_Description of the task_. Print nothing beyond the line with "Page size: 1275x1650.": every line from the beginning of the data up to it, that line included, and no pictures.

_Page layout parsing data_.
* * * * * * * * *
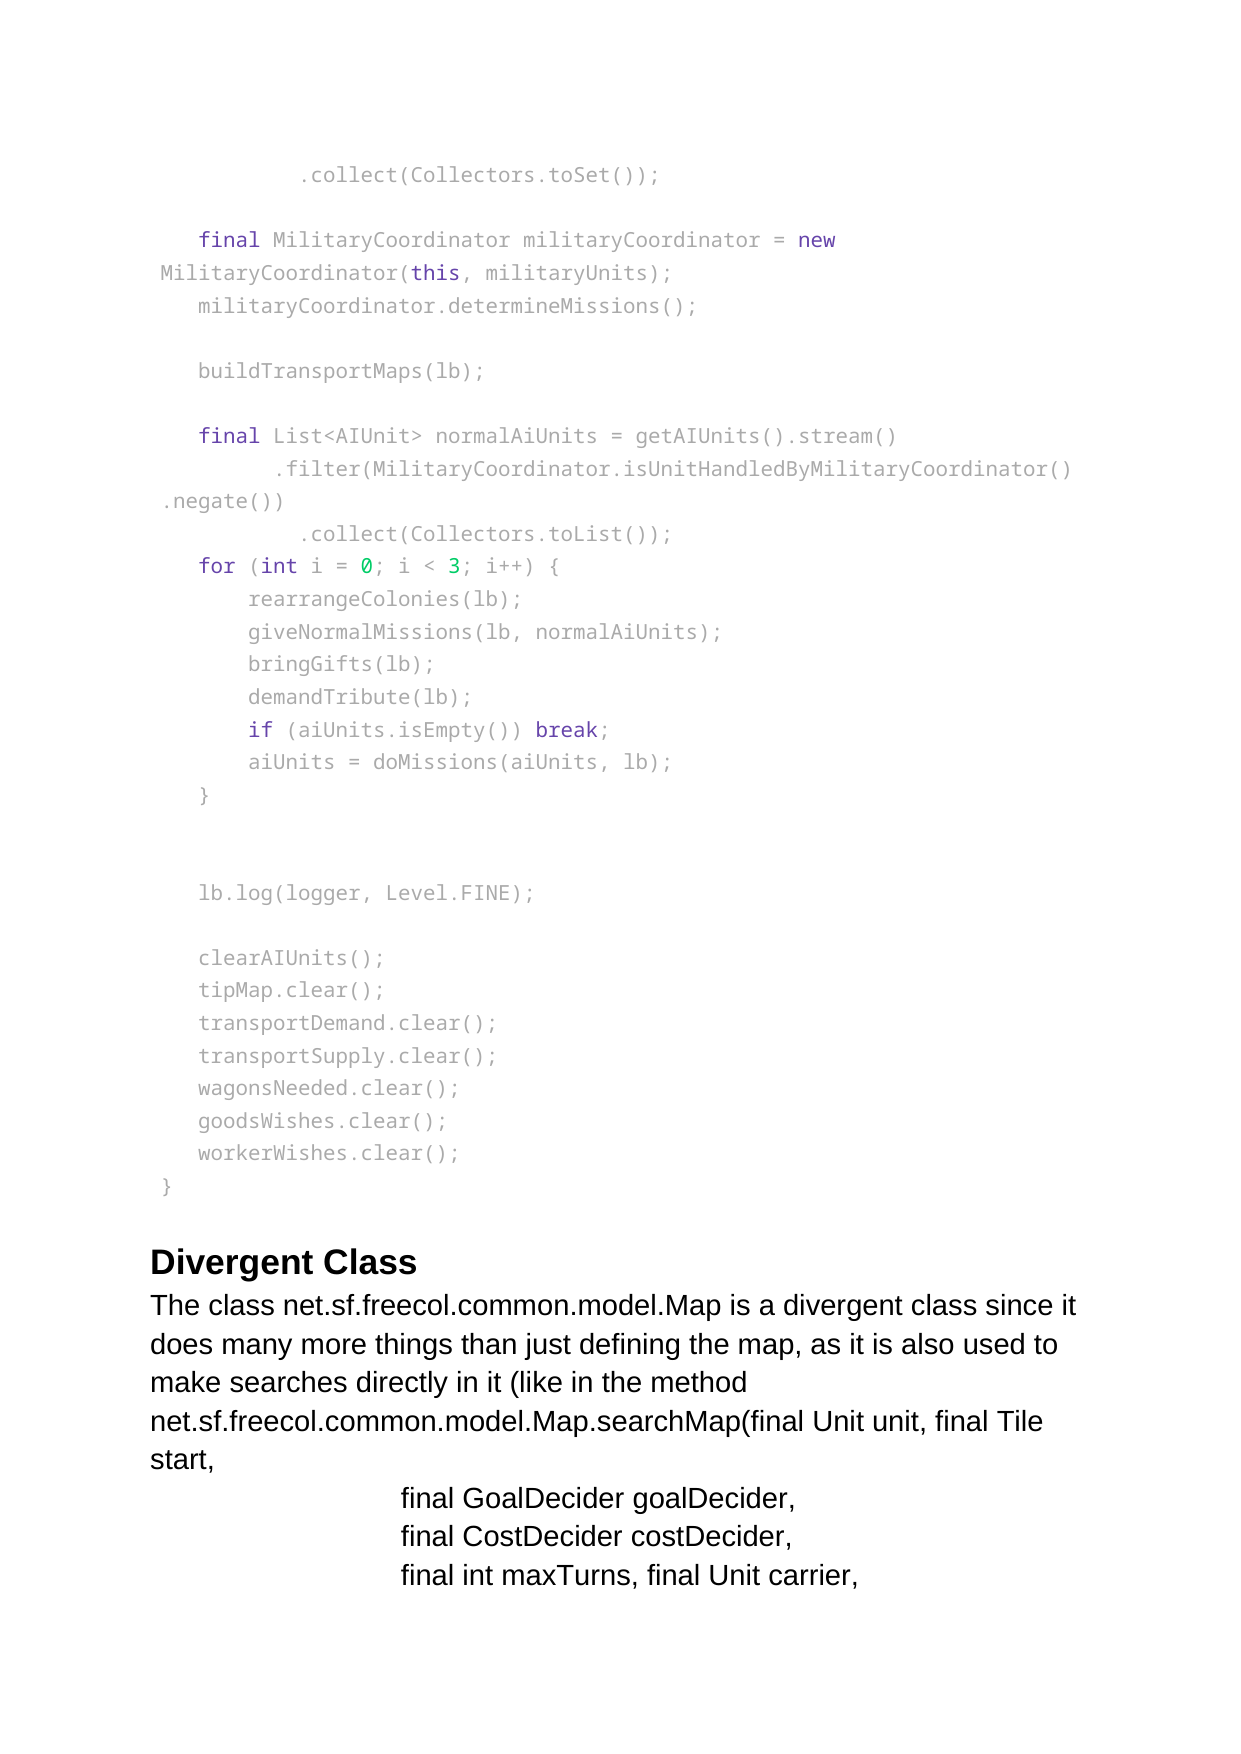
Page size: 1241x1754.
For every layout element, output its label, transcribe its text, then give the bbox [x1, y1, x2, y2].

text The class net.sf.freecol.common.model.Map is a divergent class since it does many more things than just defining the map, as it is also used to make searches directly in it (like in the method net.sf.freecol.common.model.Map.searchMap(final Unit unit, final Tile start, [150, 1288, 1090, 1476]
text final CostDecider costDecider, [150, 1519, 1090, 1553]
text final GoalDecider goalDecider, [150, 1481, 1090, 1514]
text final int maxTurns, final Unit carrier, [150, 1558, 1090, 1591]
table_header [150, 150, 1091, 1214]
text Divergent Class [150, 1241, 1090, 1282]
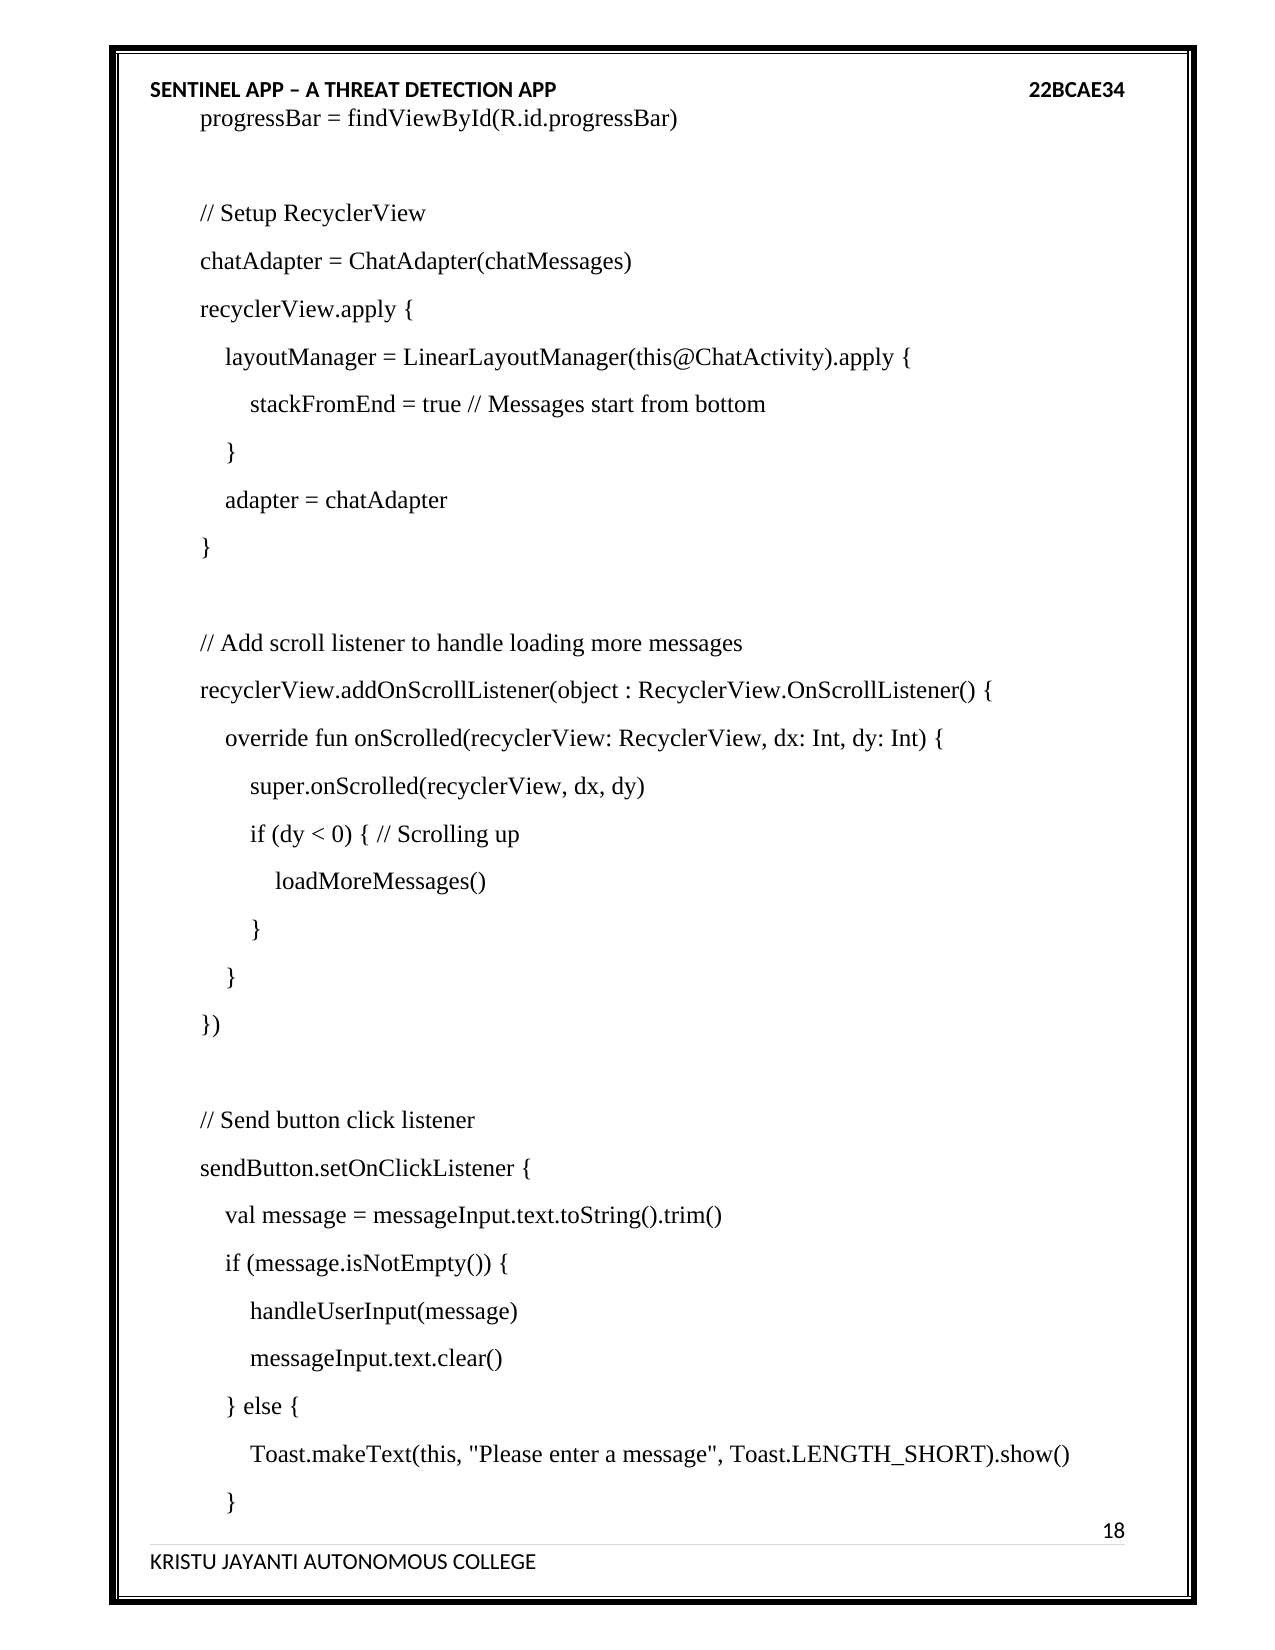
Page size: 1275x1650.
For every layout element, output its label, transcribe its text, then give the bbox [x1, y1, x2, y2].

text // Setup RecyclerView [150, 198, 1125, 227]
text val message = messageInput.text.toString().trim() [150, 1200, 1125, 1229]
text override fun onScrolled(recyclerView: RecyclerView, dx: Int, dy: Int) { [150, 723, 1125, 752]
text Toast.makeText(this, "Please enter a message", Toast.LENGTH_SHORT).show() [150, 1439, 1125, 1468]
text } [150, 914, 1125, 943]
text sendButton.setOnClickListener { [150, 1153, 1125, 1181]
text // Send button click listener [150, 1105, 1125, 1134]
text } [150, 437, 1125, 466]
text loadMoreMessages() [150, 866, 1125, 895]
text progressBar = findViewById(R.id.progressBar) [150, 103, 1125, 132]
text } [150, 1487, 1125, 1515]
text // Add scroll listener to handle loading more messages [150, 628, 1125, 657]
text handleUserInput(message) [150, 1296, 1125, 1324]
text chatAdapter = ChatAdapter(chatMessages) [150, 246, 1125, 275]
text layoutManager = LinearLayoutManager(this@ChatActivity).apply { [150, 342, 1125, 370]
text messageInput.text.clear() [150, 1343, 1125, 1372]
text } [150, 962, 1125, 991]
text adapter = chatAdapter [150, 485, 1125, 513]
text }) [150, 1009, 1125, 1038]
text } else { [150, 1391, 1125, 1420]
text recyclerView.apply { [150, 294, 1125, 323]
text stackFromEnd = true // Messages start from bottom [150, 389, 1125, 418]
text if (dy < 0) { // Scrolling up [150, 819, 1125, 847]
text if (message.isNotEmpty()) { [150, 1248, 1125, 1277]
text super.onScrolled(recyclerView, dx, dy) [150, 771, 1125, 800]
text } [150, 532, 1125, 561]
text recyclerView.addOnScrollListener(object : RecyclerView.OnScrollListener() { [150, 676, 1125, 704]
* * * * * * * * *
_Exercise response_.
Page size: 1241x1754.
For every layout element, output its label, transcribe its text, then give the bbox [x1, y1, x2, y2].

text The class net.sf.freecol.common.model.Map is a divergent class since it does many more things than just defining the map, as it is also used to make searches directly in it (like in the method net.sf.freecol.common.model.Map.searchMap(final Unit unit, final Tile start, [150, 1288, 1090, 1476]
text final CostDecider costDecider, [150, 1519, 1090, 1553]
text final GoalDecider goalDecider, [150, 1481, 1090, 1514]
text final int maxTurns, final Unit carrier, [150, 1558, 1090, 1591]
table_header [150, 150, 1091, 1214]
text Divergent Class [150, 1241, 1090, 1282]
Page size: 1275x1650.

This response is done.